▶ [Supplied text]
#####

’Very severe’ response
Trump says US mulling ’very severe’ response to North Korea missile test
US president says he is determined to confront threat from Pyongyang, after his ambassador to UN raises prospect of military action if diplomacy fails.
Donald Trump has said he is considering some “very severe things” in response to North Korea’s successful test of an intercontinental ballistic missile (ICBM) this week, as he called on other nations to exert pressure on Pyongyang over its “very bad behaviour”.
Trump said the US would confront the North Korean threat, but noted that he would not draw a red line. “I don’t like to talk about what I have planned, but I have some pretty severe things that we’re thinking about,” he said. “That doesn’t mean we’re going to do them.”
The president’s comments, made in Poland, came after the US ambassador to the UN made a push for new sanctions at a security council meeting and said America’s “considerable military forces” could be used against North Korea.
Nikki Haley told the meeting the US would submit a draft resolution within days “that raises the international response in a way that is proportionate to North Korea’s escalation”, but warned Washington had options if diplomacy failed.
“The United States is prepared to use the full range of our capabilities to defend ourselves and our allies,” Haley told the United Nations security council on Wednesday. “One of our capabilities lies with our considerable military forces. We will use them, if we must, but we prefer not to have to go in that direction.”
She said the US was eyeing penalties against “any country that does business with this outlaw regime”.
On Thursday Russia blocked a security council statement condemning the launch, because it disputed the description of the rocket as an intercontinental ballistic missile and said the weapon may have been a medium-range missile.
Haley retorted that the UN secretary-general, Antonio Guterres, the United States and North Korea all described the weapon as an ICBM, adding that if Russia needed intelligence to prove it, “I’m happy to provide it.”
South Korea’s president, Moon Jae In, and his Chinese counterpart, Xi Jinping, moved to head off any immediate American military response when they met in Hamburg ahead of the G20 summit.
After a 75-minute meeting, the two leaders emphasised the need for the G20 to show a united response to the crisis, and described North Korea’s test-launch as “unforgivable” and agreed to impose tougher sanctions on Pyongyang.
But in meetings with Angela Merkel, the German chancellor, Moon warned against a military response, saying: “Amid high tensions like this a single accident could bring about a dangerous situation. So both increasing the pressure and managing the situation are required.”
The Chinese finance minister, Zhu Guangyao, said Beijing would implement all sanctions agreed by the UN, but urged the US not to use its domestic laws to find a backdoor route to imposing sanctions on Chinese financial institutions.
Moon, a liberal recently elected on a ticket backing dialogue with the North said in a speech in Berlin “now is the last chance, and also the best, for North Korea to make the right choice”.
He presented his five-point policy towards the North, including a commitment to peace, and a “denuclearisation of the Korean peninsula in a way that guarantees the security of the North Korean regime.”
He also offered humanitarian aid to the North Korean people and meetings between family members who have been separated since the Korean war.
He said: “We do not wish for the collapse of North Korea and we will not pursue any form of unification by absorbing the other. We will not pursue unification by force.”
Trump is scheduled to meet Xi on the sidelines of the G20 summit in Hamburg, where he will travel from Poland later on Thursday.

#####

▶ [Required action A] In the North Korea missile article, how long was the meeting between Moon Jae In and Xi Jinping in Hamburg?
▶ [Required action B] Please resume the North Korea missile article after its final sentence and extend it by a few paragraphs.

▶ [Given information]

#####

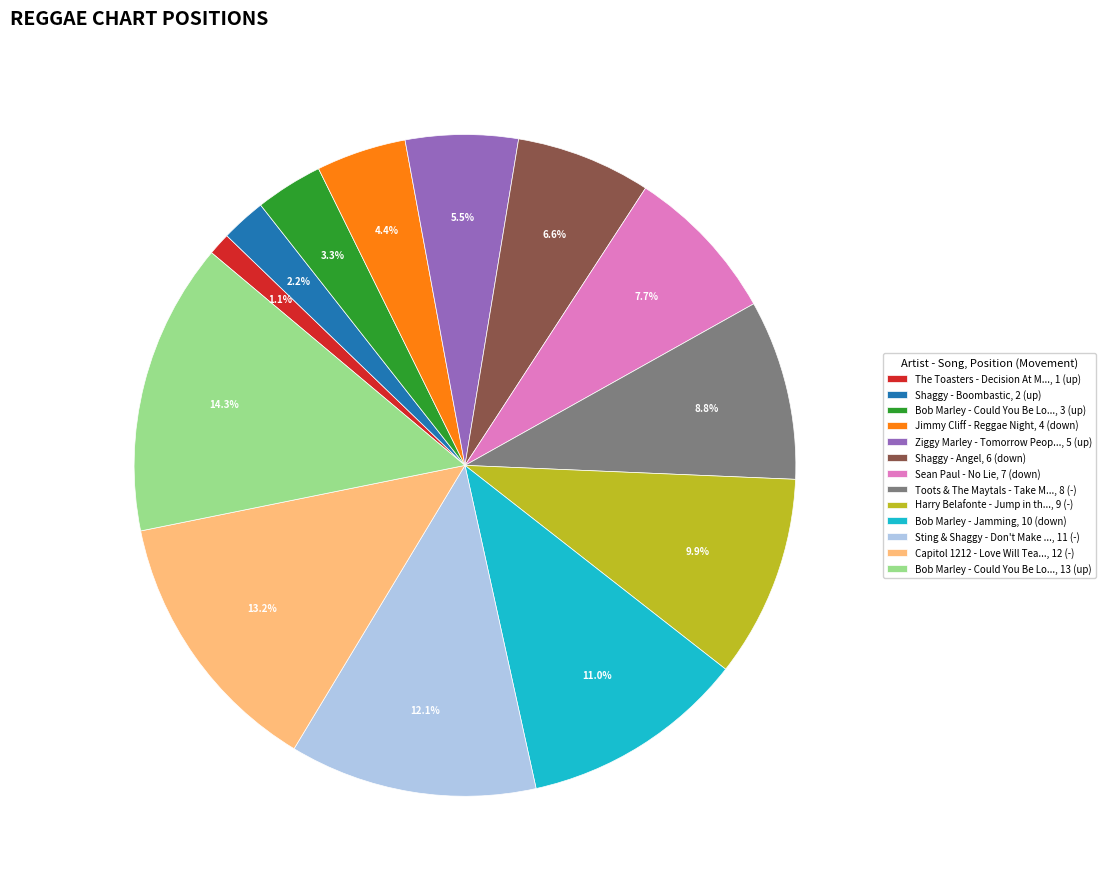

How much of the chart is everything except Jimmy Cliff - Reggae Night, 4 (down)?

95.6%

#####

▶ [Output A] 75 minutes.

▶ [Output B]
Trump and Vladimir Putin are also expected to address growing North Korean provocations at their meeting on Friday.
China has already called for restraint from all sides, after joining diplomatic forces with Russia to suggest that North Korea suspend its missile programme in return for a moratorium on large-scale US and South Korean military exercises.
China is pushing for talks between world powers and North Korea on dismantling its nuclear programme but the US maintains that Pyongyang must first halt its missile and nuclear tests.
Theresa May also condemned North Korea’s actions and called for China to exert more pressure on its neighbour. The UK prime minister, who will have the opportunity to raise the issue with Xi on Friday evening at the G20 summit, added that Britain would support sanctions on Pyongyang.
“What I think needs to happen is first of all we absolutely condemn the action that North Korea has taken. What we need to see is a China who can exercise influence on North Korea playing a greater role in doing that,” May told reporters as her plane landed in Germany on Thursday. “If there are proposals to tighten sanctions and extend sanctions we will do that.”
Kim delivered his own message on Wednesday, with the state Korean Central News Agency (KCNA) quoting him as saying: “American bastards would be not very happy with this gift sent on the July 4 anniversary.” [1]
The news agency claimed the North Korean missile was capable of carrying a “large, heavy nuclear warhead” that could survive re-entry into the earth’s atmosphere.
Kim was quoted as saying the North’s long confrontation with Washington had entered the “final stage” and that Pyongyang would not put its nuclear weapons and ballistic missiles up for negotiation “unless the US hostile policy and nuclear threats come to an end completely”.
A report in its state media said Kim urged his scientists to “frequently send big and small ‘gift packages’ to the Yankees”.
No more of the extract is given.